By: Beronda Montgomery
January is National Mentoring Month, and thus an excellent time to reflect on mentoring – both the mentoring you need and the mentoring you’ll offer. This month’s focus on mentoring also offers an opportunity for us to focus on mentoring not only as individuals but to assess how our communities (including collaborative groups, units, departments, colleges and beyond) can cultivate mentoring cultures and the leadership needed to sustain them.

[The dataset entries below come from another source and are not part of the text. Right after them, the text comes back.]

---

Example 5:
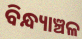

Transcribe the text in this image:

ବିନ୍ଧ୍ୟାଞ୍ଚଳ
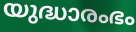
യുദ്ധാരംഭം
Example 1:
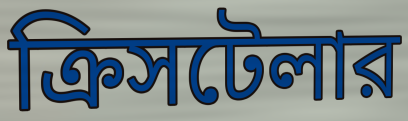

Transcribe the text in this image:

ক্রিসটেলার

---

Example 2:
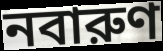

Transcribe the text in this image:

নবারুণ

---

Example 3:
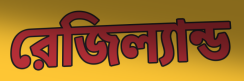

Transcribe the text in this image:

রেজিল্যান্ড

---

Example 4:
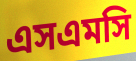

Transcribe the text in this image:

এসএমসি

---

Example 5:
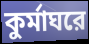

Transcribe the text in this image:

কুর্মাঘরে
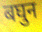
बघुन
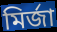
মিৰ্জা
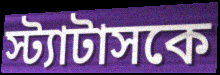
স্ট্যাটাসকে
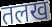
तलख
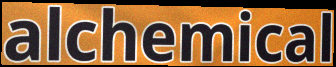
alchemical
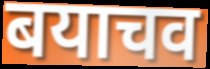
बयाचव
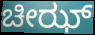
ಚೀಝ್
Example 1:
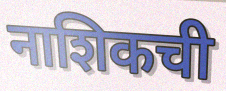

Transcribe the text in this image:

नाशिकची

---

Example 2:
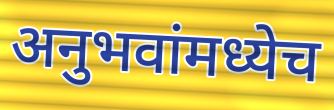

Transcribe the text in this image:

अनुभवांमध्येच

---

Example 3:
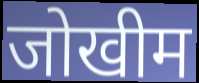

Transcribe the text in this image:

जोखीम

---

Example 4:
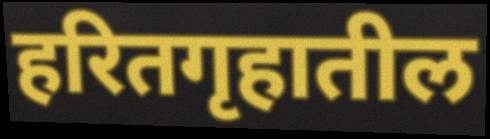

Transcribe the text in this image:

हरितगृहातील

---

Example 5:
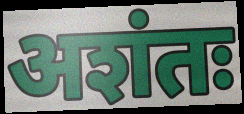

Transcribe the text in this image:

अशंतः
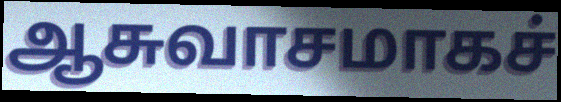
ஆசுவாசமாகச்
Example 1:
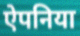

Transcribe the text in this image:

ऐपनिया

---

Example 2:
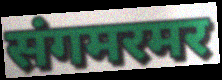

Too frequently, our initial focus is on mentoring as a “fix” for deficits in individuals. We thus commonly use mentoring as an avenue to improve individual “performance” and presentation or outcomes—less frequently we focus on mentoring at the level of groups or the community. Some recent resources and conversations have encouraged looking beyond individual deficits and the common use of mentoring as a “fix” to focusing on cultivating mentoring cultures founded on best practices, mentoring principles, and the development of mentoring philosophies. One such resource is the recently released national consensus study report “The Science of Effective Mentoring in Science, Technology, Engineering, Medicine, and Mathematics (STEMM)” from the National Academies of Sciences, Engineering, and Mathematics (NASEM). This comprehensive NASEM report was released late in 2019 together with a very useful interactive online guide. Included in the report, an online platform, and a set of commissioned papers are meaningful definitions, literature resources, program development recommendations, and implementation suggestions related to multiple aspects of effective mentoring. Although the study (being led out of NASEM) centers on STEMM, the report offers mentoring knowledge, insights, and interventions applicable across multiple disciplines and career stages.
For local information on effective mentoring in the context of research relationships, the MSU Graduate School offers resources and frequently in-person opportunities such as mentor training and workshops.
Additionally, many engaging and meaningful conversations are happening this month in multiple digital platforms including Twitter under the hashtag #NationalMentoringMonth. While the tips, tools, and insights have meaning and are certainly needed year-round, this month’s national focus on mentoring offers a wealth of opportunities to improve our access, knowledge, and utilization for supporting our own personal and professional growth, as well as for supporting those individuals we have the privilege to mentor. I’m looking forward to this concentrated annual opportunity to contribute to and learn from others focusing on mentoring. I hope to see you in some of these mentoring-focused conversations!